Given the interest in OpenMP in the last few years, several research efforts have addressed performance measurement and analysis of OpenMP execution, but none of these efforts have considered a common performance tool interface in the manner proposed in this paper. The OVALTINE tool  helps determine relevant overheads for a parallel OpenMP programs compared to a serial implementation. It uses the Polaris Fortran 77 parser to build a basic abstract syntax tree which it then instruments with counters and timers to determine overheads for various OpenMP constructs and code segments. The nature of the OVALTINE performance measurements suggests that our OpenMP performance API could be applied directly to generate the OpenMP events of interest, allowing greater range to performance tools for use in overhead analysis.

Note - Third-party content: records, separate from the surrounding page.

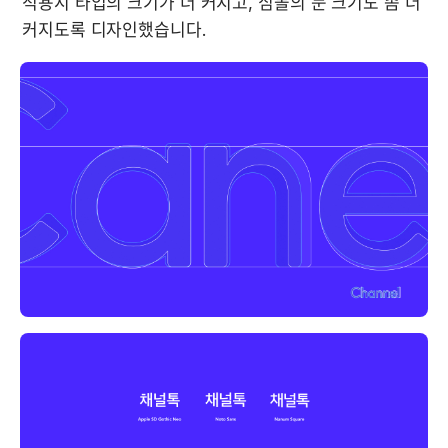
적용시 타입의 크기가 더 커지고, 심볼의 눈 크기도 좀 더 
커지도록 디자인했습니다.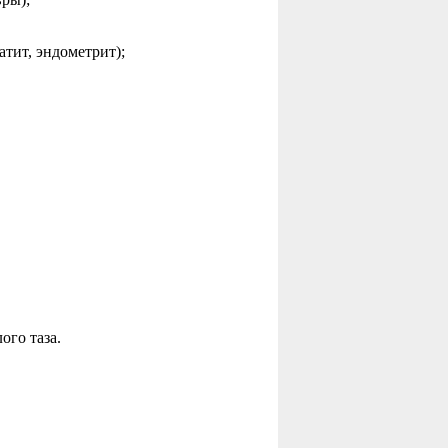
тит, эндометрит);
го таза.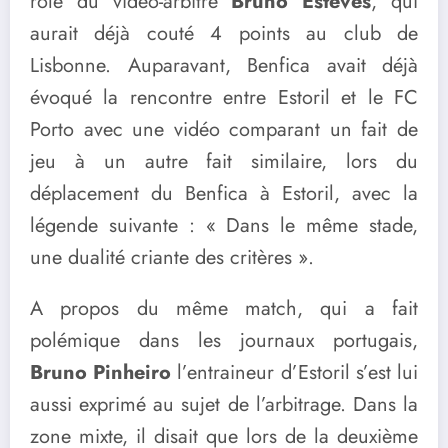
rôle du vidéo-arbitre
Bruno Esteves
, qui
aurait déjà couté 4 points au club de
Lisbonne. Auparavant, Benfica avait déjà
évoqué la rencontre entre Estoril et le FC
Porto avec une vidéo comparant un fait de
jeu à un autre fait similaire, lors du
déplacement du Benfica à Estoril, avec la
légende suivante : « Dans le même stade,
une dualité criante des critères ».
A propos du même match, qui a fait
polémique dans les journaux portugais,
Bruno Pinheiro
l’entraineur d’Estoril s’est lui
aussi exprimé au sujet de l’arbitrage. Dans la
zone mixte, il disait que lors de la deuxième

OMPtrace  is a dynamic instrumentation package used to trace OpenMP execution on SGI and IBM platforms. It provides for automatic capture of OpenMP runtime system (RTS) events by intercepting calls to the RTS library. User functions can also be instrumented to generate trace events. The main advantage of OMPtrace is that there is no need to re-compile the OpenMP program for performance analysis. In essence, OMPtrace uses the RTS interface as the performance tool interface, relying on interception at dynamic link time for instrumentation. Unfortunately, this approach relies on OpenMP compiler transformations that turn OpenMP constructs into function calls, and on dynamic shared library operation. To bypass these restrictions, the OpenMP performance interface we propose could provide a suitable target for the performance tracing part of OMPtrace. A compatible pomp library would need to be developed to generate equivalent OMPtrace events and hardware counter data. In this manner, the Paraver  tool for analysis and visualization of OMPtrace data could be used without modification.

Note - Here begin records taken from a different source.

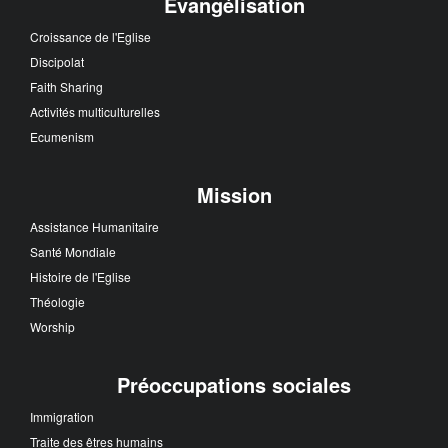
Evangélisation
Croissance de l'Eglise
Discipolat
Faith Sharing
Activités multiculturelles
Ecumenism
Mission
Assistance Humanitaire
Santé Mondiale
Histoire de l'Eglise
Théologie
Worship
Préoccupations sociales
Immigration
Traite des êtres humains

The VGV tool combines the OpenMP compiler tools (Guide, GuideView) from KAI with the Vampir/Vampirtrace tracing tools from Pallas for OpenMP performance analysis and visualization. OpenMP instrumentation is provided by the Guide compiler for both profiling and tracing, and the Guide runtime system handles recording of thread events. Being compiler-based, the monitoring of OpenMP performance can be quite detailed and tightly integrated in the execution environment. However, the lack of an external API seriously prevents other performance tools for observing OpenMP execution events. The performance interface we proposed could be applied in the VGV context in the same manner as above. The pomp calls could be implemented in a library for VGV, mapping the OpenMP actions to Vampir state transition calls at appropriate points.

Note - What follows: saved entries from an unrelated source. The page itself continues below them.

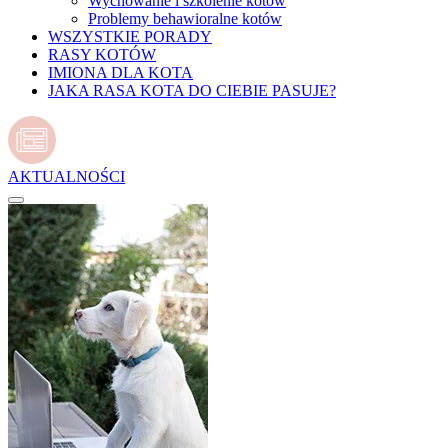
Wychowanie i szkolenie kotów
Problemy behawioralne kotów
WSZYSTKIE PORADY
RASY KOTÓW
IMIONA DLA KOTA
JAKA RASA KOTA DO CIEBIE PASUJE?
AKTUALNOŚCI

Another approach might be to have the Guide compiler generate the pomp instrumentation, allowing other pomp-compatible performance interface libraries to be used.
Lastly, the JOMP  system is a source-to-source compiler that transforms OpenMP-like directives for Java to multi-thread Java statements that implement the equivalent OpenMP parallel operations. It has similarities to our work in that it supports performance instrumentation as part of its directive transformation . This instrumentation generates events for analysis by Paraver . In a similar manner, the JOMP compiler could be modified to generate pomp calls. In this case, since JOMP manages its own threads to implement parallelism, it may be necessary to implement runtime support for pomp libraries to access thread information.